** What the task requires **
Print the lines of the listing below word for word, from the line with "See the attached" to the line with "Here is an image.", including both of those lines.

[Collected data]
--------------------
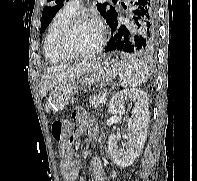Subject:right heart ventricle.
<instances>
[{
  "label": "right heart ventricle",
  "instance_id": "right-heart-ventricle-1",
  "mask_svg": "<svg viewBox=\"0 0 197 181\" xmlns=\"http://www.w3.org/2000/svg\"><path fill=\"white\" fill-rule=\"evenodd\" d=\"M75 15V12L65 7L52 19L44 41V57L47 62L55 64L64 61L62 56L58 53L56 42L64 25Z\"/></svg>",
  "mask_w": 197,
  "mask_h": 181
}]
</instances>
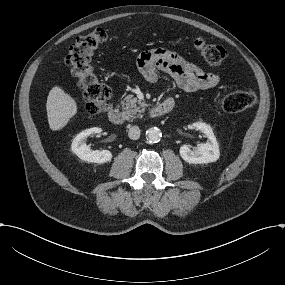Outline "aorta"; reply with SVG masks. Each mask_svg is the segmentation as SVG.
--------------------
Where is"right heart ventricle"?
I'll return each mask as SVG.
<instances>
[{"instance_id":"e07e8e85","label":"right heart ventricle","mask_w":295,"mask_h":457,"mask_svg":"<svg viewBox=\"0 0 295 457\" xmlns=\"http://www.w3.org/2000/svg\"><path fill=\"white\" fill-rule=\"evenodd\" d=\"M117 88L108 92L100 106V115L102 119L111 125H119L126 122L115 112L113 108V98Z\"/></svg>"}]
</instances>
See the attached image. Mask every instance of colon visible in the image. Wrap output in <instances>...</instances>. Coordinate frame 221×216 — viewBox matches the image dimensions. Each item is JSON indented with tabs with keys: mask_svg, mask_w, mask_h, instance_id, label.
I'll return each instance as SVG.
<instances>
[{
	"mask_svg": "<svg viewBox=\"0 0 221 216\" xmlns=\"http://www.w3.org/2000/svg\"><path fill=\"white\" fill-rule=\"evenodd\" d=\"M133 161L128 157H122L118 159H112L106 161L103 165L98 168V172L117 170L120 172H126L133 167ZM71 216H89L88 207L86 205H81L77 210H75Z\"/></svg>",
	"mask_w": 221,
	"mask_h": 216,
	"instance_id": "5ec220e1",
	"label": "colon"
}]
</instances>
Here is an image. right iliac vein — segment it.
--------------------
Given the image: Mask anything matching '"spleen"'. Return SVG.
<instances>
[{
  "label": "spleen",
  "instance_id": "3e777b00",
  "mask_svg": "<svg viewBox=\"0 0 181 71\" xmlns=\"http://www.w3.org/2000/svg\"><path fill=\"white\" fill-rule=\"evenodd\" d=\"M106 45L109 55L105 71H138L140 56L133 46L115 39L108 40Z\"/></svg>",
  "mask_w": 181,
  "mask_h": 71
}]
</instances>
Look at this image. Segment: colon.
--------------------
** Result below **
See the attached image. Mask every instance of colon visible in the image. Wrap output in <instances>...</instances>. Coordinate frame 221×216 — viewBox matches the image dimensions. Each item is JSON indented with tabs with keys: mask_svg, mask_w, mask_h, instance_id, label.
I'll return each instance as SVG.
<instances>
[{
	"mask_svg": "<svg viewBox=\"0 0 221 216\" xmlns=\"http://www.w3.org/2000/svg\"><path fill=\"white\" fill-rule=\"evenodd\" d=\"M133 161L128 157H122L118 159H112L106 161L103 165L98 168V172L117 170L120 172H126L133 167ZM71 216H89L88 207L86 205H81L77 210H75Z\"/></svg>",
	"mask_w": 221,
	"mask_h": 216,
	"instance_id": "5ec220e1",
	"label": "colon"
}]
</instances>
Here is an image. right iliac vein — segment it.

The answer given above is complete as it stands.